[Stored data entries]
###
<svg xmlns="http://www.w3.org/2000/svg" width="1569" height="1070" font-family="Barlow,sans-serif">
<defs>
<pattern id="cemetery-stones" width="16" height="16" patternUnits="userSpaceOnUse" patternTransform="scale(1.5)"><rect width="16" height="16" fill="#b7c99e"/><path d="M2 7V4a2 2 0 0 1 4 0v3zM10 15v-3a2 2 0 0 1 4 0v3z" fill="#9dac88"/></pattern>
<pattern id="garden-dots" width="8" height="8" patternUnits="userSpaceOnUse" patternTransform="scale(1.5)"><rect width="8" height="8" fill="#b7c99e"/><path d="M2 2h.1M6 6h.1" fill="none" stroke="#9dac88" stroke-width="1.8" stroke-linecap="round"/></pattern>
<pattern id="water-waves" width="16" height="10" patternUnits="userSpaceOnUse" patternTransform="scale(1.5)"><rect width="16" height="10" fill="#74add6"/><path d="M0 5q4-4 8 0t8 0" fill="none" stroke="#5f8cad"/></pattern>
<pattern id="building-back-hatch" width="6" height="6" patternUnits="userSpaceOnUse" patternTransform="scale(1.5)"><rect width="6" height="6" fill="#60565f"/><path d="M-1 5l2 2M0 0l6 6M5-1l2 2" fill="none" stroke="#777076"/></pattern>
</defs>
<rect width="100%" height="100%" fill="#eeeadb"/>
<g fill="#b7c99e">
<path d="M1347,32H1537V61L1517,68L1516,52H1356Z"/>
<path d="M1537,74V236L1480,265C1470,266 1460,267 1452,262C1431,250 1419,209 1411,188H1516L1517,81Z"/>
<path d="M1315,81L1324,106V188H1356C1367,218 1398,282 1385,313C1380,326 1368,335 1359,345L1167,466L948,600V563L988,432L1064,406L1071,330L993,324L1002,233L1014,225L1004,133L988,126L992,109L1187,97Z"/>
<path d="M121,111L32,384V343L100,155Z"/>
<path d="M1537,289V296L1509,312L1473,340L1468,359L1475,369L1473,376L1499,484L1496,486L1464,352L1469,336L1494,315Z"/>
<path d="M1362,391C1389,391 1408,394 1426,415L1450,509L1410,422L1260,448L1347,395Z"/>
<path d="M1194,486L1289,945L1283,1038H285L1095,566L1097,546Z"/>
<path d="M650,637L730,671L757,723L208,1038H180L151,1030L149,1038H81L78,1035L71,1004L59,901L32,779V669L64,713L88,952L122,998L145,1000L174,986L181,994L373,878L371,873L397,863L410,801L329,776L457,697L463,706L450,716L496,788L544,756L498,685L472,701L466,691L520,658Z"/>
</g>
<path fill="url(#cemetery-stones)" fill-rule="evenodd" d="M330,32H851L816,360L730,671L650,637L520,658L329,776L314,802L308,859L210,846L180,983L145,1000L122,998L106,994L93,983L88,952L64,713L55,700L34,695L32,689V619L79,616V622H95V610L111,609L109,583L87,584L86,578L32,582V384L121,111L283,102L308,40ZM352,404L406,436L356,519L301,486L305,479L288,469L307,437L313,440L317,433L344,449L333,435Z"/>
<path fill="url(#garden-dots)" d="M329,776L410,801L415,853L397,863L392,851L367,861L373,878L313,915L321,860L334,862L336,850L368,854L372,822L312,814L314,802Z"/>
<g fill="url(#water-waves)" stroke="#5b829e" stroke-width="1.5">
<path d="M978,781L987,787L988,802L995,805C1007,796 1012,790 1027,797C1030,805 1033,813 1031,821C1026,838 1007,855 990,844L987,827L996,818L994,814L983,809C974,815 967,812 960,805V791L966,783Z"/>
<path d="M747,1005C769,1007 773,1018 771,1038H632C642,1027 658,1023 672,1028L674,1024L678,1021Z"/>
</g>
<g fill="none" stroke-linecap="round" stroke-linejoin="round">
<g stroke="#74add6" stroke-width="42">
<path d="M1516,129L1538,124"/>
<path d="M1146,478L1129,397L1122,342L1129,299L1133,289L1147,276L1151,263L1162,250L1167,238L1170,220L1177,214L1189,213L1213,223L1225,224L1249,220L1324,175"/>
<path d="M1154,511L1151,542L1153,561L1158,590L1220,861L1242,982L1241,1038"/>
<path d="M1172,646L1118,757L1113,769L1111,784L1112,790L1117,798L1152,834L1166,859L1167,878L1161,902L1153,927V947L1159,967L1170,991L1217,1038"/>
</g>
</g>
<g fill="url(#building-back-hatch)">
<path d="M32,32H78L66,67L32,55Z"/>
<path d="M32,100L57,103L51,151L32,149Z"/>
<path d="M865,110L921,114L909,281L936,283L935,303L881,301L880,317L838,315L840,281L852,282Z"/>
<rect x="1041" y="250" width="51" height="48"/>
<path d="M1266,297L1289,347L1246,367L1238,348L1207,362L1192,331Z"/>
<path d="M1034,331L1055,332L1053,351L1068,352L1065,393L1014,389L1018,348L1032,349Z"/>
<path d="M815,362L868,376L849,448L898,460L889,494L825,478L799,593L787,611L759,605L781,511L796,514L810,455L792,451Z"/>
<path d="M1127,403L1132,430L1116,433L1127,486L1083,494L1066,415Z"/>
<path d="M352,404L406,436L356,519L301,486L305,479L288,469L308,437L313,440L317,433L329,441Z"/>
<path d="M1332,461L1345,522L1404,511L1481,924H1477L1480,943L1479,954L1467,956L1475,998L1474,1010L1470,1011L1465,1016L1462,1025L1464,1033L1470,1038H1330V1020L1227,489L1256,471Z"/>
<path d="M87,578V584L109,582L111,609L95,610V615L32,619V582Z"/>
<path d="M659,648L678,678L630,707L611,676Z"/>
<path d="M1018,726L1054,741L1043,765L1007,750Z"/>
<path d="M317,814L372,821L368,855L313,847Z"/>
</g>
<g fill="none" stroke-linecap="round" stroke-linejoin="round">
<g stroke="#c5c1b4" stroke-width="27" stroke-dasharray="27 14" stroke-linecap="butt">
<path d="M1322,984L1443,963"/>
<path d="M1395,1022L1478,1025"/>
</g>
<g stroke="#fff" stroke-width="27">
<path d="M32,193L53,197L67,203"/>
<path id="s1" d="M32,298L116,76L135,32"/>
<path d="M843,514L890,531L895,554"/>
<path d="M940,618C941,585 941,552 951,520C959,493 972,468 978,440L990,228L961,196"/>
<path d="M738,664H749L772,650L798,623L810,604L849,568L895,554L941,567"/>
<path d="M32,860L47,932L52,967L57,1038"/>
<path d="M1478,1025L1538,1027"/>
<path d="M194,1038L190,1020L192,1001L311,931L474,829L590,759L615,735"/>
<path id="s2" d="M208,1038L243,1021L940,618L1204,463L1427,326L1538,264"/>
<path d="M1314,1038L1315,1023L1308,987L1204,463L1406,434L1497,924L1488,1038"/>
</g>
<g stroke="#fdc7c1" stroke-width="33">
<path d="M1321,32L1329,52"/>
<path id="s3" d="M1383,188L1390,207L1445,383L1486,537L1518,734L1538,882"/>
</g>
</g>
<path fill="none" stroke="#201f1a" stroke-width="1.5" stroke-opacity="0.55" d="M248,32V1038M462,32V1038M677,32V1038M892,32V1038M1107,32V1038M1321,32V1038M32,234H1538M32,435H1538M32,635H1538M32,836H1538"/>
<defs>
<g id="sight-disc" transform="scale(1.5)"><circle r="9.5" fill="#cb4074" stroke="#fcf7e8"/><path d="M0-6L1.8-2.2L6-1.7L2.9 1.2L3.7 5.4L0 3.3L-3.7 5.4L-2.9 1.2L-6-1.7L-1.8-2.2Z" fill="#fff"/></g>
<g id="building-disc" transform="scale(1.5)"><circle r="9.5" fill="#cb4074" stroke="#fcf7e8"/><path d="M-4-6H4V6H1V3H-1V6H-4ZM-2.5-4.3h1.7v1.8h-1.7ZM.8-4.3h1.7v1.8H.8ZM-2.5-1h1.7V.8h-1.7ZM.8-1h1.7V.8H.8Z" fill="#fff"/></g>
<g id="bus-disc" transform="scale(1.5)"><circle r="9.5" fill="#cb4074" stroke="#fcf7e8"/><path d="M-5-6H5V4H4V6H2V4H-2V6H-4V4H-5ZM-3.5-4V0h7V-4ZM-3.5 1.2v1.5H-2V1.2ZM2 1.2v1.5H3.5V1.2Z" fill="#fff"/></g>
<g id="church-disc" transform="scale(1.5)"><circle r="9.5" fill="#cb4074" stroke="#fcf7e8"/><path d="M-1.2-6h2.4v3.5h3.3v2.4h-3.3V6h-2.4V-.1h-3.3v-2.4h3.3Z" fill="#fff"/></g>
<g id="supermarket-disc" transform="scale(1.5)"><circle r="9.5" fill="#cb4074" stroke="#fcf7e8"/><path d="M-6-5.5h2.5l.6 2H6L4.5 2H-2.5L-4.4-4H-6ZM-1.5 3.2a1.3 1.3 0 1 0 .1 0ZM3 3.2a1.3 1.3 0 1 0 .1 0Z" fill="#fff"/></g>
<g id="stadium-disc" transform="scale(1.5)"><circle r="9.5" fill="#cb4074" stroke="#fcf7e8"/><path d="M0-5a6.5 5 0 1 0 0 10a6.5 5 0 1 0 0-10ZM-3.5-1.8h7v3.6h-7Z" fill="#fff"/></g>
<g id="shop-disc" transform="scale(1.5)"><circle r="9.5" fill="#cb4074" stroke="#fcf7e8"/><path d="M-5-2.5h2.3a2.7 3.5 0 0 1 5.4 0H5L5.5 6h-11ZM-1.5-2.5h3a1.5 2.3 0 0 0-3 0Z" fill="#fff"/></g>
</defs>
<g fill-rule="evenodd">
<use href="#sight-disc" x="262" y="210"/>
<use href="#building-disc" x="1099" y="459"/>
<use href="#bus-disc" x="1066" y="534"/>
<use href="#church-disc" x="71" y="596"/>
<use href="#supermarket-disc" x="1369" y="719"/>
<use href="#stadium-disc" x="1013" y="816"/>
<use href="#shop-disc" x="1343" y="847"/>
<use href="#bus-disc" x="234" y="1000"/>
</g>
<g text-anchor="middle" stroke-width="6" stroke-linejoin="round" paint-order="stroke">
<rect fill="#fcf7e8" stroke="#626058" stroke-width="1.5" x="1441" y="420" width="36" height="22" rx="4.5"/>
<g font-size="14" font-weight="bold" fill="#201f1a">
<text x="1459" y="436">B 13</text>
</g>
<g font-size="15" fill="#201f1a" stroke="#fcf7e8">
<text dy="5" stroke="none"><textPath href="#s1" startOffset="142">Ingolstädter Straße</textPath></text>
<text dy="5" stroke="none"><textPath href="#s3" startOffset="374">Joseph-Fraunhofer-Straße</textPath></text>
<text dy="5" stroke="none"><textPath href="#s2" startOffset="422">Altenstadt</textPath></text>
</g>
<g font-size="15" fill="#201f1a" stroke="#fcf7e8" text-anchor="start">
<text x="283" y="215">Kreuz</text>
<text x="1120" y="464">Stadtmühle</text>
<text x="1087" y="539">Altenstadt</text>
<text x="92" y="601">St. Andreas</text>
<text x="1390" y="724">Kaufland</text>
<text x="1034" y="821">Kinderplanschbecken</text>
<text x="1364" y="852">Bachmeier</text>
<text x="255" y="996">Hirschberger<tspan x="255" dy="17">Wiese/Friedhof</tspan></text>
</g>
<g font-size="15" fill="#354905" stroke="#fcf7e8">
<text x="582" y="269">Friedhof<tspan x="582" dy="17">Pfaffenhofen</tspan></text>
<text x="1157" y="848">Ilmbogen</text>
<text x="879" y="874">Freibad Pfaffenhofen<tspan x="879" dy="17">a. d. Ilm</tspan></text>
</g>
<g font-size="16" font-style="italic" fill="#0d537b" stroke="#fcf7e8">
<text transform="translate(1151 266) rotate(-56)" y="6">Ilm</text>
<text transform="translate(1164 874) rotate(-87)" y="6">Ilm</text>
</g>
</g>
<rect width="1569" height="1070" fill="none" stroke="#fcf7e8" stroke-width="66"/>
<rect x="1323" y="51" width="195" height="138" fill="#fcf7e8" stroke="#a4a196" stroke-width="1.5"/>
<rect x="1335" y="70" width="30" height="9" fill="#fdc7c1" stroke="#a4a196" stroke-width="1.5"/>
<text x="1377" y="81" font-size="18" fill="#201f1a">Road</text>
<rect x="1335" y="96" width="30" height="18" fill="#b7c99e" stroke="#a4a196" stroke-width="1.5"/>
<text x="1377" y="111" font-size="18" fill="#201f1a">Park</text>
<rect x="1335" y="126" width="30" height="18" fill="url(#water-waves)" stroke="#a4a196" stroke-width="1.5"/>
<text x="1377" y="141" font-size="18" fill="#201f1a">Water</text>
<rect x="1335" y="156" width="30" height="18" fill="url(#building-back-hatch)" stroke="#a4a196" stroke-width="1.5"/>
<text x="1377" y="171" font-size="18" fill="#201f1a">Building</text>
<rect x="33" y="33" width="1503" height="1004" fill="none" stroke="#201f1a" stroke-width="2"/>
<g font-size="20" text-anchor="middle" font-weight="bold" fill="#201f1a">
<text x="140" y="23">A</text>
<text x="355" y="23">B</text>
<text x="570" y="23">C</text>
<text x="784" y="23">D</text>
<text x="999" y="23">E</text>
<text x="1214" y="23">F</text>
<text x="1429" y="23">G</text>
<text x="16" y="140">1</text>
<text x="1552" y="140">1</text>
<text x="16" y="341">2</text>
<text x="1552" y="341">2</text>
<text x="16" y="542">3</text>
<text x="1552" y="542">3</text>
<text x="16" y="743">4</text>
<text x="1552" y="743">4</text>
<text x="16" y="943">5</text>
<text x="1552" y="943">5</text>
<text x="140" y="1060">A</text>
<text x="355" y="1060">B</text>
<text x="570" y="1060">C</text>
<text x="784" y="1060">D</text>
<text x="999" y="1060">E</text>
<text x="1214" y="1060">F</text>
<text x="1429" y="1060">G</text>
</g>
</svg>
###
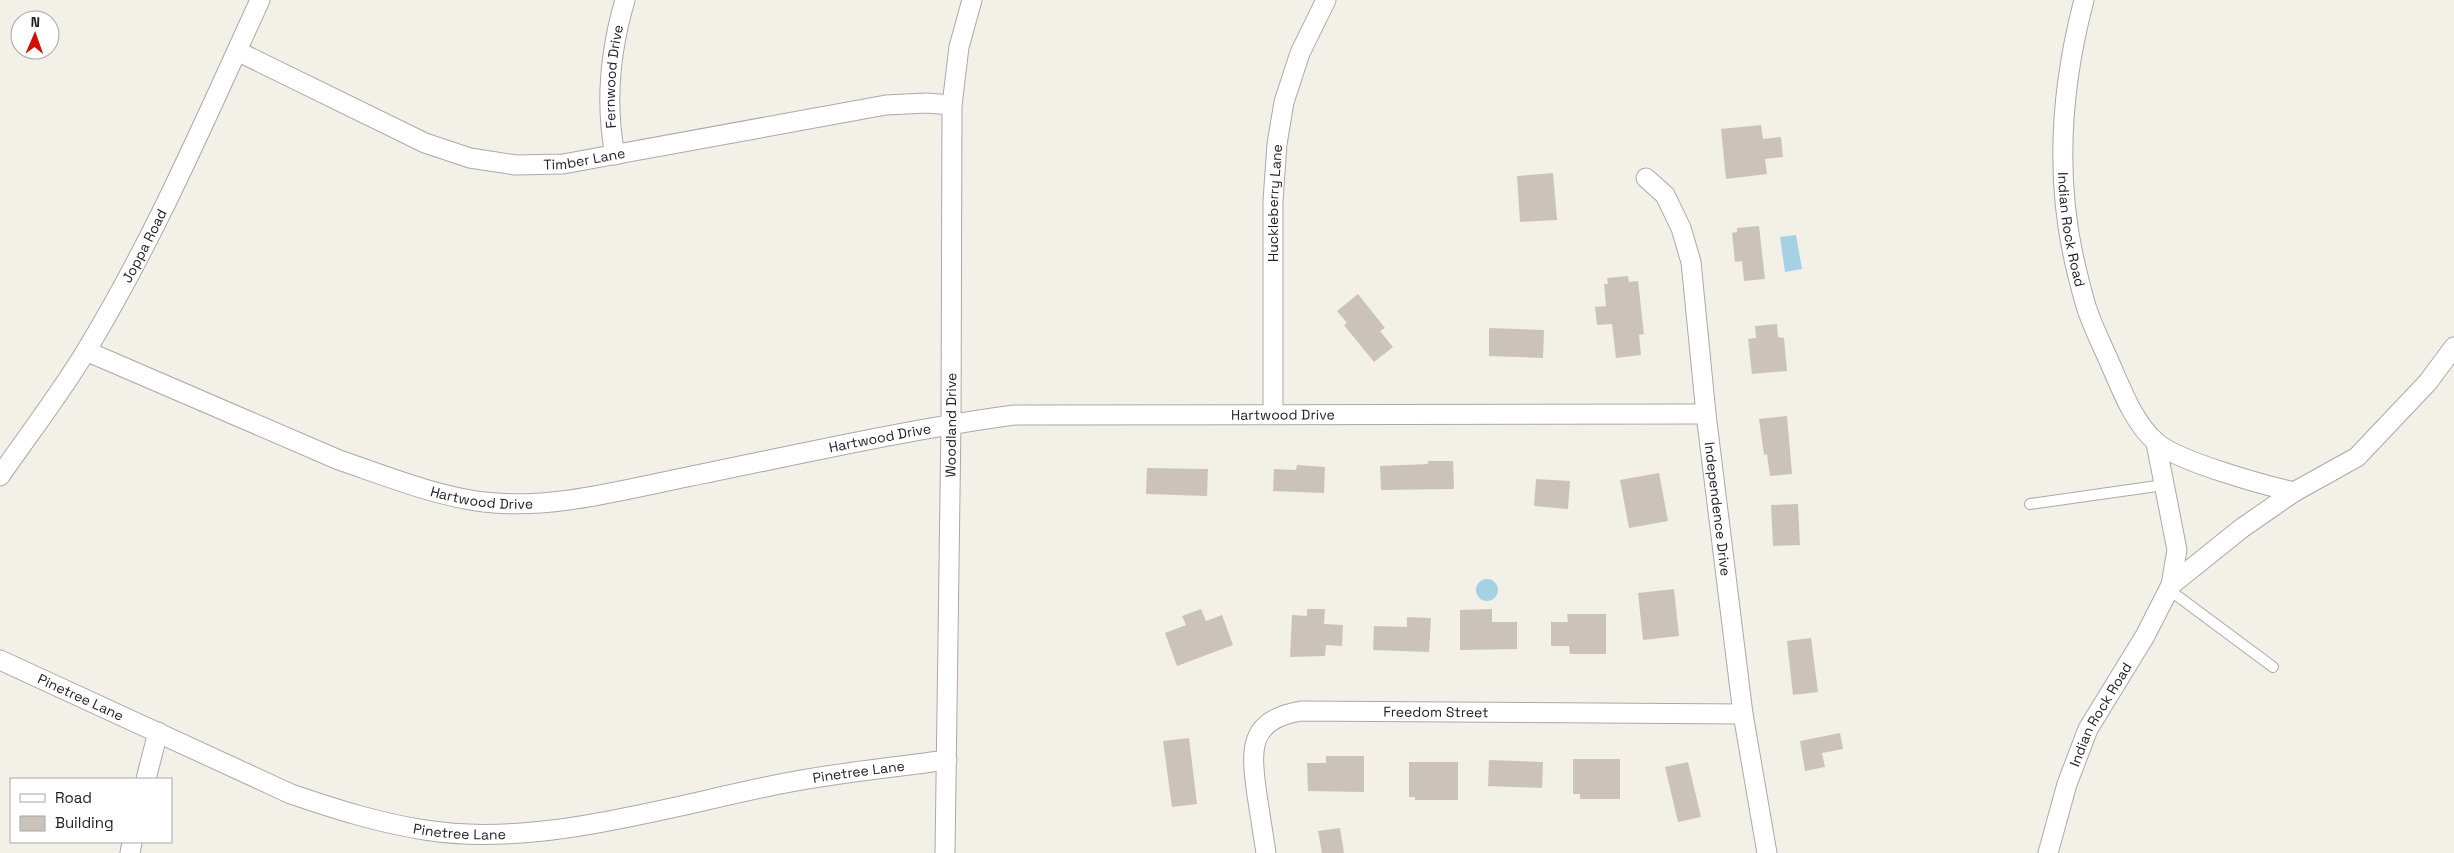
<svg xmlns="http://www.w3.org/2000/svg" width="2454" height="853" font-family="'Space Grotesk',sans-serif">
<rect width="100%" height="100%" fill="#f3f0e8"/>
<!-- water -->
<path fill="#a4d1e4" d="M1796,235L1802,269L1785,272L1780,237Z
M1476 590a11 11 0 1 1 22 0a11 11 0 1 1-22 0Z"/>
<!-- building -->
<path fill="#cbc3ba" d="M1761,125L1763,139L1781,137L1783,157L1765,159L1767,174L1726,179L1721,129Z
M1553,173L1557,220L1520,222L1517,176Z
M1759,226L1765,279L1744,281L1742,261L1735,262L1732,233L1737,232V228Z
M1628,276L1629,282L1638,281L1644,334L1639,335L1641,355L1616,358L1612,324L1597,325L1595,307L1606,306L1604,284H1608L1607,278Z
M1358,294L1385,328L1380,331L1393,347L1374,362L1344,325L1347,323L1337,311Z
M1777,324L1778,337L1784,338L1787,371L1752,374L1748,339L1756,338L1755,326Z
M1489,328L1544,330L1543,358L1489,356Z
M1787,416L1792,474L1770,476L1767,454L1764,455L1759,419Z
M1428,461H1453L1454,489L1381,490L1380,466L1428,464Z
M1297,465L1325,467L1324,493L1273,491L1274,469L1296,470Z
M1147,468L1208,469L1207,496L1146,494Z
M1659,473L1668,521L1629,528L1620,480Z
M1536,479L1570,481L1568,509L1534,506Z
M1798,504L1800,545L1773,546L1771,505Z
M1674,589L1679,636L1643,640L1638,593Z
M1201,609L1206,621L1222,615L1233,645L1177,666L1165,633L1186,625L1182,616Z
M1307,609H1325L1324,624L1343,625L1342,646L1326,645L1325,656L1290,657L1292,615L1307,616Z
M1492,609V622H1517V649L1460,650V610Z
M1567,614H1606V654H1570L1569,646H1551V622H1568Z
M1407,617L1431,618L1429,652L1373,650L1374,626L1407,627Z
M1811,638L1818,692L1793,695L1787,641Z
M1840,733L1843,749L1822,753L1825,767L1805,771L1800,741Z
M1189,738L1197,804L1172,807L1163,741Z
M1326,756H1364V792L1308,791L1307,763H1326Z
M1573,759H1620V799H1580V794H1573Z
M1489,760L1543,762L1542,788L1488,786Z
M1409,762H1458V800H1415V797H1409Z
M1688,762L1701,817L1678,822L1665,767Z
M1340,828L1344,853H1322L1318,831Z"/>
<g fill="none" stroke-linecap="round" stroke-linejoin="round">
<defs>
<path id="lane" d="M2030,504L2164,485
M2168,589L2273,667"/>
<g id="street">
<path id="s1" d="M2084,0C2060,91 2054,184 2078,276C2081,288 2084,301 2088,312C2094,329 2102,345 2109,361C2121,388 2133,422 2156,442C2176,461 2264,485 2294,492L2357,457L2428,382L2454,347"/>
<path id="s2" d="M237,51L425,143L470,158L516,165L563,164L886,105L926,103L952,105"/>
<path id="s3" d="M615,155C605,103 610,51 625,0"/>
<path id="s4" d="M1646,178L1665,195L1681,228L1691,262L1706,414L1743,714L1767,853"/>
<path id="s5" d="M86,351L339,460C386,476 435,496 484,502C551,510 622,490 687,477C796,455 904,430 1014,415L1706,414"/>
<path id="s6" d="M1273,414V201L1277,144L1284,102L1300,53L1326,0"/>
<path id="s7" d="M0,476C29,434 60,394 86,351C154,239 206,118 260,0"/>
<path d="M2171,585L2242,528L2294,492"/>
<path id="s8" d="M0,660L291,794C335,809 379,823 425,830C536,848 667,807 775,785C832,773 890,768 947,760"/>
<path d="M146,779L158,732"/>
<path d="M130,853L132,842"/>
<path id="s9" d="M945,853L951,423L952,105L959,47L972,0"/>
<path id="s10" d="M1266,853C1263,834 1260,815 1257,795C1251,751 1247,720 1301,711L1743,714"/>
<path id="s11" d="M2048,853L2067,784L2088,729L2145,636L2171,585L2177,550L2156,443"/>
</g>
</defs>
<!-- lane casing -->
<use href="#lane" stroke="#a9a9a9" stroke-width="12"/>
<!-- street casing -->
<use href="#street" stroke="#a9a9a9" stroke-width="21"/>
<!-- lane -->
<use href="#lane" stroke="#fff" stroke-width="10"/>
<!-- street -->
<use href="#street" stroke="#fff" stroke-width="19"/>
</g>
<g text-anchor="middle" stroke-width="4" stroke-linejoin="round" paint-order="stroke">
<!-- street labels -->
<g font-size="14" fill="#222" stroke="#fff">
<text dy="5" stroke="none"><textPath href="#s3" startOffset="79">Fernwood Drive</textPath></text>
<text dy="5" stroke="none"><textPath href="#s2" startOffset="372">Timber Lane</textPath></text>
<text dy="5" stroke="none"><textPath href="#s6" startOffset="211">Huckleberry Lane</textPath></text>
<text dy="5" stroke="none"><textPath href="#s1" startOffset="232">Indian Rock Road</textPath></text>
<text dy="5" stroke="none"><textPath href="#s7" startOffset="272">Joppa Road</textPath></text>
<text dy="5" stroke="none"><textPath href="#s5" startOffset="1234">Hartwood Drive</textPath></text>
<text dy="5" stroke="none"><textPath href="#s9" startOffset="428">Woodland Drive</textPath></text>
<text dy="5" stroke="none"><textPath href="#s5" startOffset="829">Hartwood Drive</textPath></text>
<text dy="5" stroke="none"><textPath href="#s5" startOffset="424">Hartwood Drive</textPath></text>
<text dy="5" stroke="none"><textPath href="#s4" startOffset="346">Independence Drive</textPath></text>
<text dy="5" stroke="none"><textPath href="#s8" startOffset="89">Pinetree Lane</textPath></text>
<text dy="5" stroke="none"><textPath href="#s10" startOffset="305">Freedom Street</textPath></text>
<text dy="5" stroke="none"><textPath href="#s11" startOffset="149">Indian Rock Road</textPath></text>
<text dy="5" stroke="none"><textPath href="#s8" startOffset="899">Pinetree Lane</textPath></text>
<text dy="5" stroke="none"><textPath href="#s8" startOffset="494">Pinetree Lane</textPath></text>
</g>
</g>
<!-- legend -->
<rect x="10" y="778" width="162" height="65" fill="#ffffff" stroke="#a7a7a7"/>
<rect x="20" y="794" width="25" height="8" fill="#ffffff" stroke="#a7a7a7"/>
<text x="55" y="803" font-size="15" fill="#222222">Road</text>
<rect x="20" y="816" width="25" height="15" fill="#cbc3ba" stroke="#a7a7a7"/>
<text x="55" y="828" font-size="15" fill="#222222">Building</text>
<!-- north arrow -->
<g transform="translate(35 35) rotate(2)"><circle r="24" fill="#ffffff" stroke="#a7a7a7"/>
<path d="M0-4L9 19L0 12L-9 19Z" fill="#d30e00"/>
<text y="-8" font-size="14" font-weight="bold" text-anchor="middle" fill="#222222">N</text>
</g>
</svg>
###
→ Task brief: Every line that holds the word "ffffff" should be copied from the records above.

→ Answer box:
<rect x="10" y="778" width="162" height="65" fill="#ffffff" stroke="#a7a7a7"/>
<rect x="20" y="794" width="25" height="8" fill="#ffffff" stroke="#a7a7a7"/>
<g transform="translate(35 35) rotate(2)"><circle r="24" fill="#ffffff" stroke="#a7a7a7"/>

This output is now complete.